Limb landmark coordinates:
********

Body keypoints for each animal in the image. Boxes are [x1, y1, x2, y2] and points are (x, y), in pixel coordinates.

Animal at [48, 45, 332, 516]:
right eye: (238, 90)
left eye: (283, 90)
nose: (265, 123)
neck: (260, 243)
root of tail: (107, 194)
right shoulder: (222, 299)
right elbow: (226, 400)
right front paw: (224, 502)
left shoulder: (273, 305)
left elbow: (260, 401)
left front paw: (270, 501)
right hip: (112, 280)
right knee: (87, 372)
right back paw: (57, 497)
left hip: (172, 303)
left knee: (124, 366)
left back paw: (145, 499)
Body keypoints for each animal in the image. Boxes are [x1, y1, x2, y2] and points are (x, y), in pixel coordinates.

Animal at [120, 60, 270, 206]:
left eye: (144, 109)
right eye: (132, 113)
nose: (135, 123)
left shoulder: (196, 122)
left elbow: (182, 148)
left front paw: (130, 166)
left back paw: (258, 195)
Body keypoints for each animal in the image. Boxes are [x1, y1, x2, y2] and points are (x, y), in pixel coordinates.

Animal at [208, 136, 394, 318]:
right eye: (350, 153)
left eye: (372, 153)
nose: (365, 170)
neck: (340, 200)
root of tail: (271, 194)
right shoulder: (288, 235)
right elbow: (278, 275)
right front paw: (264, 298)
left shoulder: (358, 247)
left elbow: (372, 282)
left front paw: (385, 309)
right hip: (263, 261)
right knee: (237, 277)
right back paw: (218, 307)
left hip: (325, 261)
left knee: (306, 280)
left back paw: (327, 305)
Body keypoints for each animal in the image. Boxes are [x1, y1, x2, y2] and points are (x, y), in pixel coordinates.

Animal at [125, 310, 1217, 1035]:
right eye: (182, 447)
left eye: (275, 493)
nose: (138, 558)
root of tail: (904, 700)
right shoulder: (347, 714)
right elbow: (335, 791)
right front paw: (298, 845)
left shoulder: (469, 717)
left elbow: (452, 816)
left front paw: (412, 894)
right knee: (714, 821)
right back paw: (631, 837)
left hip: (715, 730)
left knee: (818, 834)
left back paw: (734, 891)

********

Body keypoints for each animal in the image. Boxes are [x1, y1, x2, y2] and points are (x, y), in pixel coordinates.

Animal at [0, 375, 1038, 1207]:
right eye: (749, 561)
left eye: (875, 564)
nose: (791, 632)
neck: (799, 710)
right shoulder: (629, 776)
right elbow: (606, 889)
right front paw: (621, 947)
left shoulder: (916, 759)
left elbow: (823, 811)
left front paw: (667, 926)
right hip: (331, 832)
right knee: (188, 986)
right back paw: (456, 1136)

********

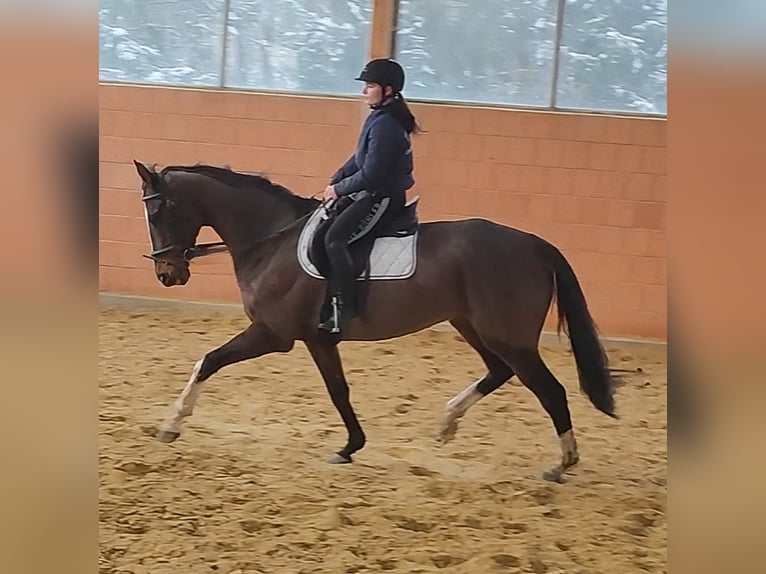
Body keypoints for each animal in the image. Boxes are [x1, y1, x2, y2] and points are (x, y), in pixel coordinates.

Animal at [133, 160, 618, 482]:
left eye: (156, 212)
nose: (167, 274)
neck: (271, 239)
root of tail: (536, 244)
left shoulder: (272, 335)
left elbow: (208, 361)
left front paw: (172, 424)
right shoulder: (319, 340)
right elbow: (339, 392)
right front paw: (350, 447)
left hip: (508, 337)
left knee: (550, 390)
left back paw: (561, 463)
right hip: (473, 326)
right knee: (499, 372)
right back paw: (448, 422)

********

→ Work order: Each line of the data that contains "knee" belongs in the answer.

→ The completed task:
right knee: (87, 372)
left knee: (124, 366)
right knee: (237, 277)
left knee: (306, 280)
right knee: (714, 821)
left knee: (818, 834)
right knee: (188, 986)
left knee: (550, 390)
right knee: (499, 372)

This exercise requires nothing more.